### [THE PROBLEM]
Look through the records and copy each line that has "Silkscreen" in it.

______________________________

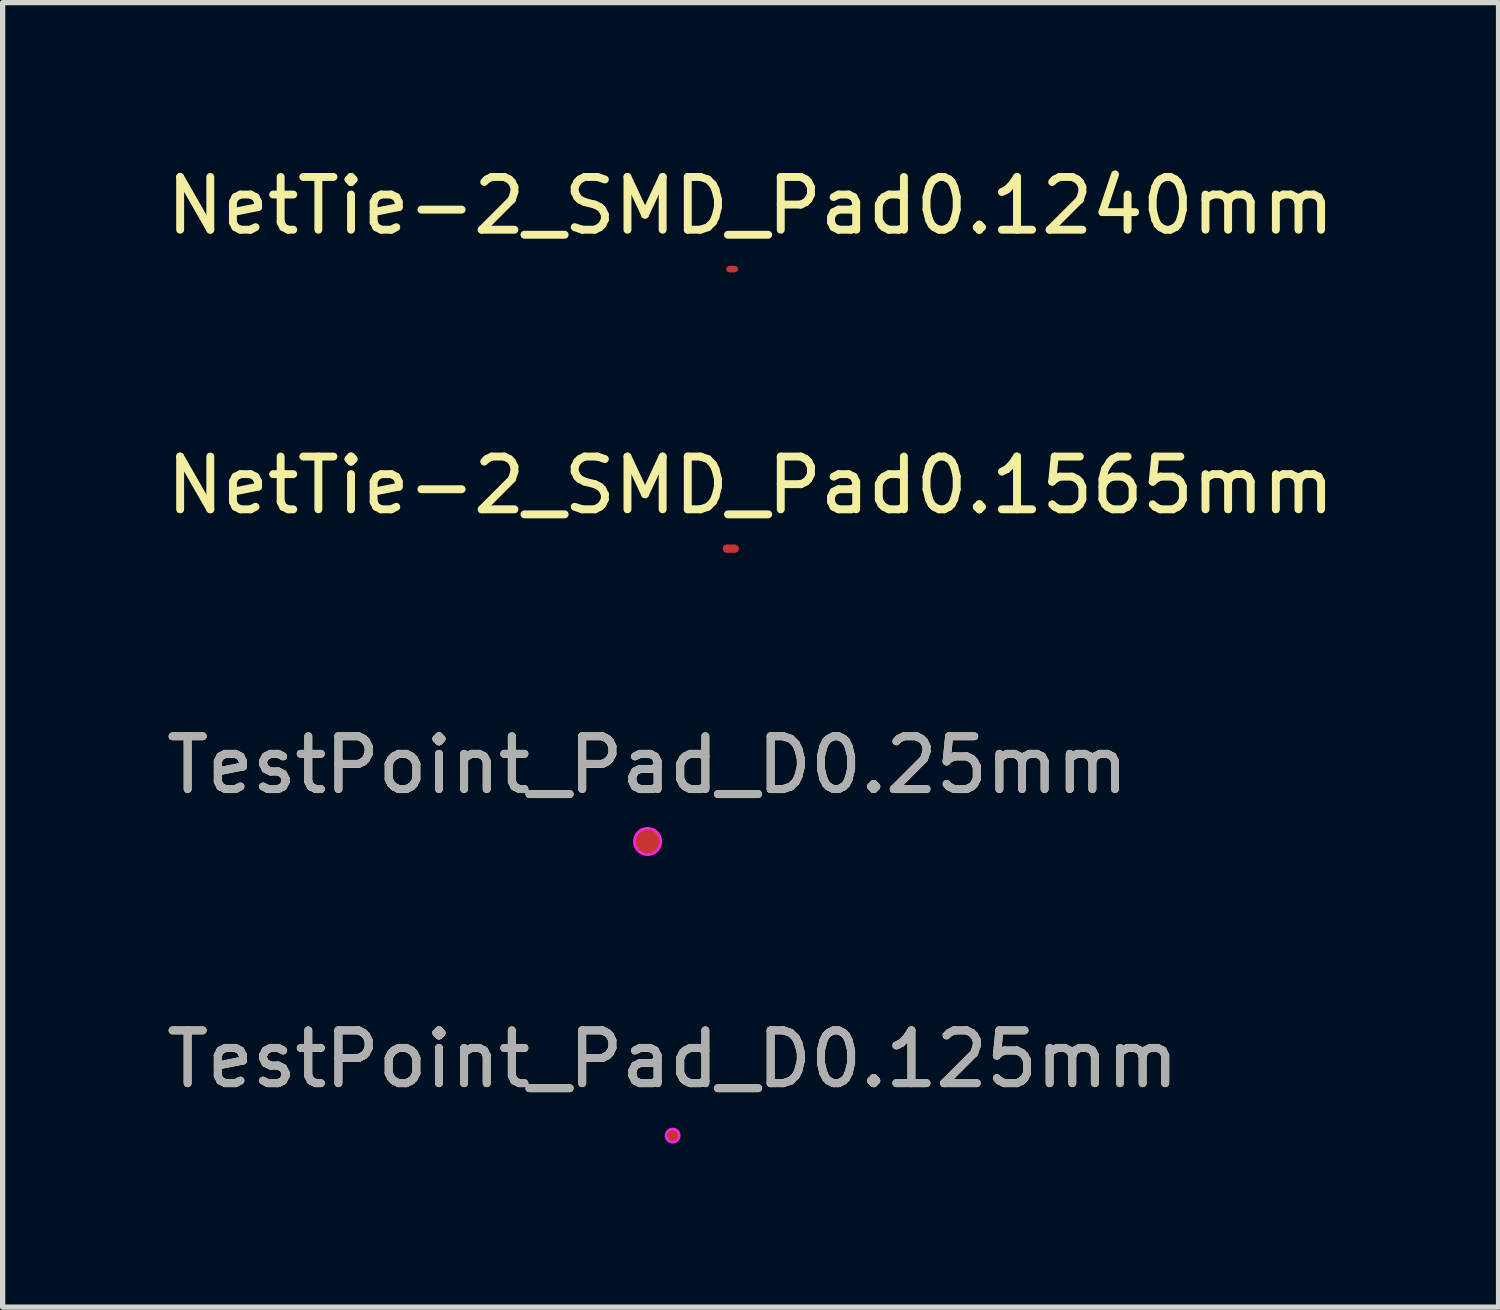
<source format=kicad_pcb>
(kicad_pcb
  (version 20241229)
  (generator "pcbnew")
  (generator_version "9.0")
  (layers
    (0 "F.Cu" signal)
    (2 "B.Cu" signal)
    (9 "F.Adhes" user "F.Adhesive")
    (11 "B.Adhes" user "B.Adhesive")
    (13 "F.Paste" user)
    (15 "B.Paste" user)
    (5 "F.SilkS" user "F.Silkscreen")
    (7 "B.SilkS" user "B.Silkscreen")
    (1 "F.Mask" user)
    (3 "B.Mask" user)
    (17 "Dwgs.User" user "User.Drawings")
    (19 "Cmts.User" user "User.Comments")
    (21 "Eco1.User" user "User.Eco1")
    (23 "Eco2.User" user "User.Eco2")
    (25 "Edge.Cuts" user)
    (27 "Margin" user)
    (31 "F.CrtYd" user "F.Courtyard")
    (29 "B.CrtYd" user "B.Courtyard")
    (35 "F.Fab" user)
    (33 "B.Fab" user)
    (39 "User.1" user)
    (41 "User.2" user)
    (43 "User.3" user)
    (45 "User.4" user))
  (footprint "NetTie-2_SMD_Pad0.1565mm"
    (layer "F.Cu")
    (at 11.173 7.346)
    (property "Reference" "NetTie-2_SMD_Pad0.1565mm" (at 0 -1.2 0) (layer "F.SilkS") (effects (font (size 1 1) (thickness 0.15))))
    (attr exclude_from_pos_files exclude_from_bom allow_missing_courtyard)
    (fp_rect (start -0.45 -0.078) (end -0.3 0.078) (stroke (width 0.001) (type solid)) (fill yes) (layer "F.Cu"))
    (pad "1" smd circle (at -0.45 0) (size 0.157 0.157) (layers "F.Cu"))
    (pad "2" smd circle (at -0.3 0) (size 0.157 0.157) (layers "F.Cu")))
  (footprint "TestPoint_Pad_D0.25mm"
    (layer "F.Cu")
    (at 9.22 12.895)
    (property "Reference" "TestPoint_Pad_D0.25mm" (at 0 -1.448 0) (layer "F.SilkS") (effects (font (size 1 1) (thickness 0.15))))
    (attr exclude_from_pos_files exclude_from_bom)
    (fp_circle (center 0 0) (end 0.25 0) (stroke (width 0.05) (type solid)) (fill no) (layer "F.CrtYd"))
    (fp_text user "${REFERENCE}" (at 0 -1.45 0) (layer "F.Fab") (effects (font (size 1 1) (thickness 0.15))))
    (pad "1" smd circle (at 0 0) (size 0.5 0.5) (layers "F.Cu" "F.Mask")))
  (footprint "NetTie-2_SMD_Pad0.1240mm"
    (layer "F.Cu")
    (at 11.173 2.048)
    (property "Reference" "NetTie-2_SMD_Pad0.1240mm" (at 0 -1.2 0) (layer "F.SilkS") (effects (font (size 1 1) (thickness 0.15))))
    (attr exclude_from_pos_files exclude_from_bom allow_missing_courtyard)
    (fp_rect (start -0.4 -0.062) (end -0.3 0.062) (stroke (width 0.001) (type solid)) (fill yes) (layer "F.Cu"))
    (pad "1" smd circle (at -0.4 0) (size 0.124 0.124) (layers "F.Cu"))
    (pad "2" smd circle (at -0.3 0) (size 0.124 0.124) (layers "F.Cu")))
  (footprint "TestPoint_Pad_D0.125mm"
    (layer "F.Cu")
    (at 9.696 18.468)
    (property "Reference" "TestPoint_Pad_D0.125mm" (at 0 -1.448 0) (layer "F.SilkS") (effects (font (size 1 1) (thickness 0.15))))
    (attr exclude_from_pos_files exclude_from_bom)
    (fp_circle (center 0 0) (end 0.125 0) (stroke (width 0.05) (type solid)) (fill no) (layer "F.CrtYd"))
    (fp_text user "${REFERENCE}" (at 0 -1.45 0) (layer "F.Fab") (effects (font (size 1 1) (thickness 0.15))))
    (pad "1" smd circle (at 0 0) (size 0.25 0.25) (layers "F.Cu" "F.Mask")))
  (gr_rect
    (start -3 -3)
    (end 25.345 21.718)
    (stroke (width 0.1) (type default))
    (fill no)
    (layer "Edge.Cuts")))
</source>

______________________________

### [ANSWER SPACE]
    (5 "F.SilkS" user "F.Silkscreen")
    (7 "B.SilkS" user "B.Silkscreen")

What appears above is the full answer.